Olson drafted much of the bill that emerged from his committee. He told fellow committee members that he wants “to get back to Election Day being Election Day.”
“I just don’t want the ballots hanging out there for two or three days,” Olson said.
The bill would allow voting in advance to begin 23 days before an election, rather than the current 20, something Olson said he proposed to address the concerns of opponents ending the post-Election Day grace period. That prompted him to also shift the voter registration deadline back three days, to 24 days before an election.

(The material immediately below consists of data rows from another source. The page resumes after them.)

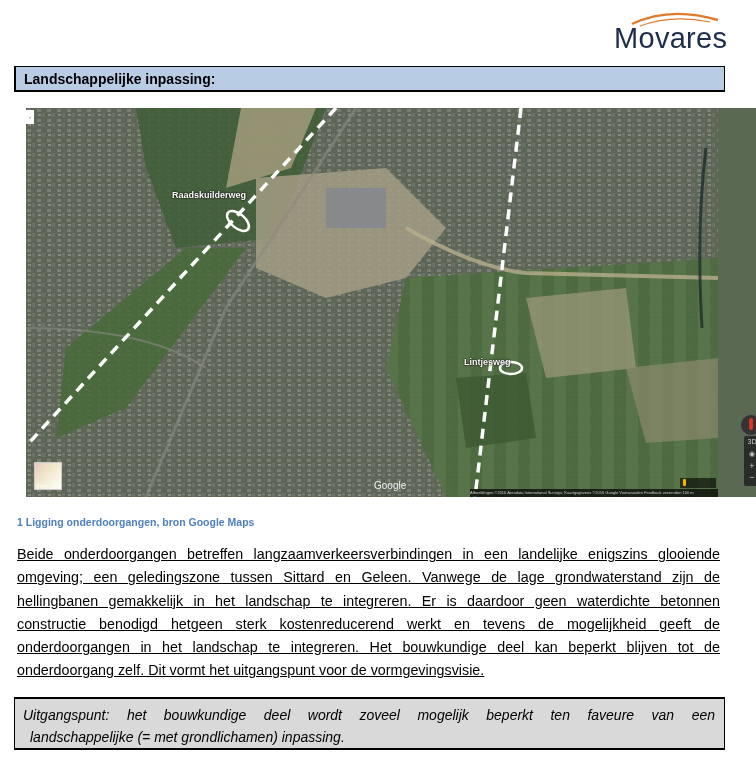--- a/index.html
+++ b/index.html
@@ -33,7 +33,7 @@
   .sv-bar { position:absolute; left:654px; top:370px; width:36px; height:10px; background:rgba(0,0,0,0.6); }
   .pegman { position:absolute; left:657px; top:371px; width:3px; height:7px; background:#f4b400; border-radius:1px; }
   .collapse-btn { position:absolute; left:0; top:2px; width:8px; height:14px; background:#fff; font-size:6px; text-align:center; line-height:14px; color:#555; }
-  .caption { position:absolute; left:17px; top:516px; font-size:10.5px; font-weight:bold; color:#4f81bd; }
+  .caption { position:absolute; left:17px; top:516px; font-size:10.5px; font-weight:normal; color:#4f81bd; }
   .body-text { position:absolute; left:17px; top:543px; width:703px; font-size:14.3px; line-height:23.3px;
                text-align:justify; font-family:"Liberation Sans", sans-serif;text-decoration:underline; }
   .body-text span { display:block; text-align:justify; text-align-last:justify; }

Olson also said legislators should establish “secure” policies for the use of drop boxes, rather than letting each county set its own. The bill approved by his committee would limit counties to one box for every 30,000 registered voters, require boxes to be monitored and bar them from accepting ballots when regular elections offices are closed.
At the end of the committee’s meeting, Democrat Oletha Faust-Goudeau, of Wichita, the Senate’s only female black member, threw up her hands in exasperation. She said later that the measure would make it harder to register and to vote and create confusion among voters.
“I don’t just advocate for Black and brown people. People with disabilities, senior citizens. Some people still don’t have vehicles yet, and they have to take the bus,” she said. “I just had a Blindness Awareness Day at the Capitol on Tuesday, and this will hurt them.”
When the House Elections Committee rejected eliminating the three-day grace period last month, several GOP members noted that it was enacted in 2017 because the number of U.S. Postal Service mail-processing centers had decreased so that mail was taking longer to arrive.
“It’s probably only gotten worse,” said Rep. Jesse Borjon, a Topeka Republican who used to work in the Kansas secretary of state’s office.
The Senate committee’s bill would limit all but the state’s five most populous counties to a single drop box.
“We just continue to harm the folks that we’re supposed to be serving,” said Brandon Johnson, the Wichita City Council’s only Black member, adding that lawmakers seem intent on making voter turnout “as low as possible.”